**WHAT YOU WILL DO:** Report each line of the listing that carries the word "Road".

**EXTRACTED MATERIAL:**
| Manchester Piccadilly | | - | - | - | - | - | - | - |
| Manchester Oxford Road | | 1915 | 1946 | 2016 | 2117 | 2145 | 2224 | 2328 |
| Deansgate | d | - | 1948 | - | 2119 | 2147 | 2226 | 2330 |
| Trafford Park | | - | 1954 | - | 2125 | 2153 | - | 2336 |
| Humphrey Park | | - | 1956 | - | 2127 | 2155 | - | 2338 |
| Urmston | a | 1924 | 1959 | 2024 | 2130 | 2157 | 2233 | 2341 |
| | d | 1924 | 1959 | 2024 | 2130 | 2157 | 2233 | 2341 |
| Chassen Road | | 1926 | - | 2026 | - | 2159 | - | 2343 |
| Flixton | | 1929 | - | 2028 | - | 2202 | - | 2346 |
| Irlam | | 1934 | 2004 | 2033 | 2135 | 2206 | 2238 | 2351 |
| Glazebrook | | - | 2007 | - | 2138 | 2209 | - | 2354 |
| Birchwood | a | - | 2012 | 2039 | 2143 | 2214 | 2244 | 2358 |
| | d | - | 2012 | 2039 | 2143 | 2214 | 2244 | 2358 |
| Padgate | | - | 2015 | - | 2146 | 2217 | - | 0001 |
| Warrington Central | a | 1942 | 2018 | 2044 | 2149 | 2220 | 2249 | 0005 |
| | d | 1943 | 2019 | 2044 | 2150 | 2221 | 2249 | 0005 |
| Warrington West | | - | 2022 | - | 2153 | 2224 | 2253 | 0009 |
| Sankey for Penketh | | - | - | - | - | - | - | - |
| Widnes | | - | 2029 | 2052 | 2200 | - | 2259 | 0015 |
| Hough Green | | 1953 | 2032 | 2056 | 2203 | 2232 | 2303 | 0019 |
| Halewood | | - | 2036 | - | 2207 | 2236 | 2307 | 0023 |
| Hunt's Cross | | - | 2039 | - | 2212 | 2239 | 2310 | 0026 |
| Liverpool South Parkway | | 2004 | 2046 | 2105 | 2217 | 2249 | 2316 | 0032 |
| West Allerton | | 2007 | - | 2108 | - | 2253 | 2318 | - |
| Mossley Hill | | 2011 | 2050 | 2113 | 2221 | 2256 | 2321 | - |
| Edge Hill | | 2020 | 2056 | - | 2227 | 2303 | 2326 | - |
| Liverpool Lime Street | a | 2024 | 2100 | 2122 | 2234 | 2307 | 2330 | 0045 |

**WRITTEN RESPONSE:**
| Manchester Oxford Road | | 1915 | 1946 | 2016 | 2117 | 2145 | 2224 | 2328 |
| Chassen Road | | 1926 | - | 2026 | - | 2159 | - | 2343 |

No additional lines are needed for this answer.